When To Serve A Charcuterie Board
My favorite events to serve a charcuterie board include:
- New Years Eve
- At-home date nights
- Birthday parties
- Watch parties (season premiers, election night, etc.)
- Wineries (that allow bring-your-own-snacks)
Other Boards You May Like
I Want To Hear From You!
What ingredient is always on your classic charcuterie board? For me, it’s brie cheese. Do you have more fun arranging your charcuterie board or eating it? Share your feedback in the comments section below!
Also, if you made this board, I’d love to see it! Tag me on Instagram at @lifestyledbysam_
Classic Charcuterie Board
- Charcuterie board (1)
- Cheese knives (2-3)
- Dipping bowls (2-3)
- 8 oz Asiago
- 8 oz Cranberry white cheddar
- 8 oz Brie
- 1 box Crackers assortment
- 1 cup Nuts assortment
- 1 jar Olive green
- 1 cup Grapes seedless
- 1/2 cup Blueberry preserves
- 6 oz Prosciutto
- Slice the cheese.
- Wash the grapes.
- Place nuts and blueberry preserves in dipping cups. Place grapes in a dipping cup or directly on the charcuterie board if you are limited to 2 dipping cups.

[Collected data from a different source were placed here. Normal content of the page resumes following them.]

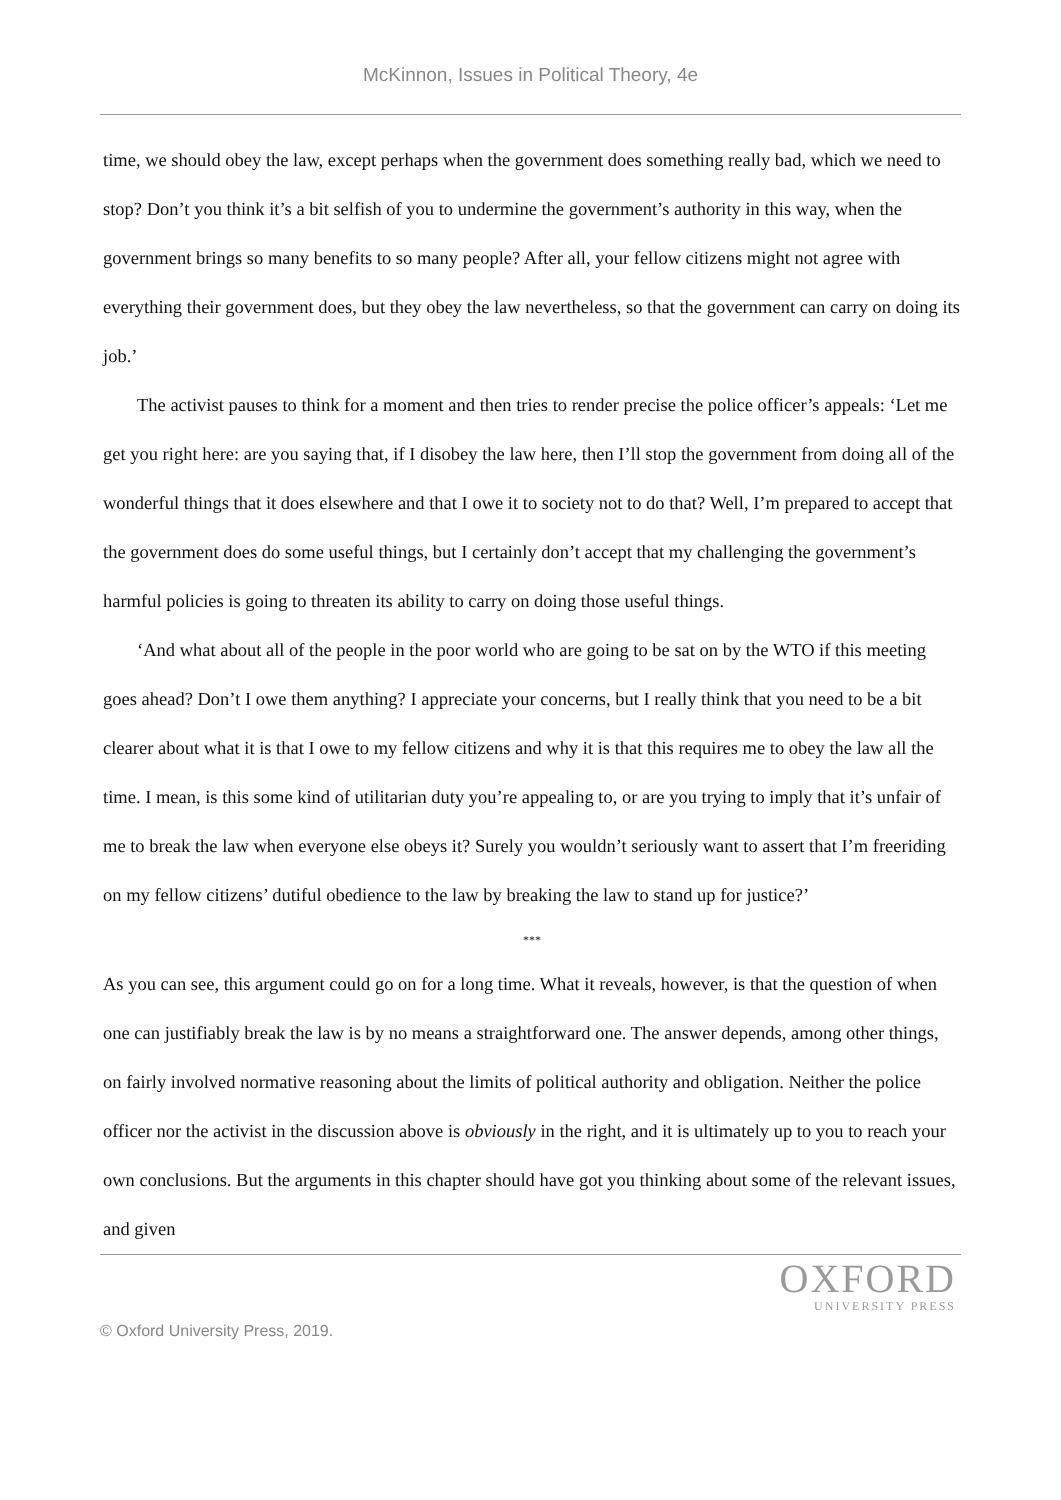McKinnon, Issues in Political Theory, 4e
time, we should obey the law, except perhaps when the government does something really bad, which we need to stop? Don’t you think it’s a bit selfish of you to undermine the government’s authority in this way, when the government brings so many benefits to so many people? After all, your fellow citizens might not agree with everything their government does, but they obey the law nevertheless, so that the government can carry on doing its job.’
The activist pauses to think for a moment and then tries to render precise the police officer’s appeals: ‘Let me get you right here: are you saying that, if I disobey the law here, then I’ll stop the government from doing all of the wonderful things that it does elsewhere and that I owe it to society not to do that? Well, I’m prepared to accept that the government does do some useful things, but I certainly don’t accept that my challenging the government’s harmful policies is going to threaten its ability to carry on doing those useful things.
‘And what about all of the people in the poor world who are going to be sat on by the WTO if this meeting goes ahead? Don’t I owe them anything? I appreciate your concerns, but I really think that you need to be a bit clearer about what it is that I owe to my fellow citizens and why it is that this requires me to obey the law all the time. I mean, is this some kind of utilitarian duty you’re appealing to, or are you trying to imply that it’s unfair of me to break the law when everyone else obeys it? Surely you wouldn’t seriously want to assert that I’m freeriding on my fellow citizens’ dutiful obedience to the law by breaking the law to stand up for justice?’
***
As you can see, this argument could go on for a long time. What it reveals, however, is that the question of when one can justifiably break the law is by no means a straightforward one. The answer depends, among other things, on fairly involved normative reasoning about the limits of political authority and obligation. Neither the police officer nor the activist in the discussion above is obviously in the right, and it is ultimately up to you to reach your own conclusions. But the arguments in this chapter should have got you thinking about some of the relevant issues, and given
OXFORD
UNIVERSITY PRESS
© Oxford University Press, 2019.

- Start by placing 1 dipping cup in the upper right of your tray.
- Place 2 types of cheese, a handful of crackers, and grapes around the dipping cup. Be sure to stack the cheese, crackers, and grapes to add dimension to your tray.
- Then place the prosciutto in two separate spots on the tray, so guests can easily reach all snacks.
- Place the second dipping cup towards the bottom left of your tray. Continue to arrange different crackers and cheese around the tray.
- Continue these steps until the tray is completely covered.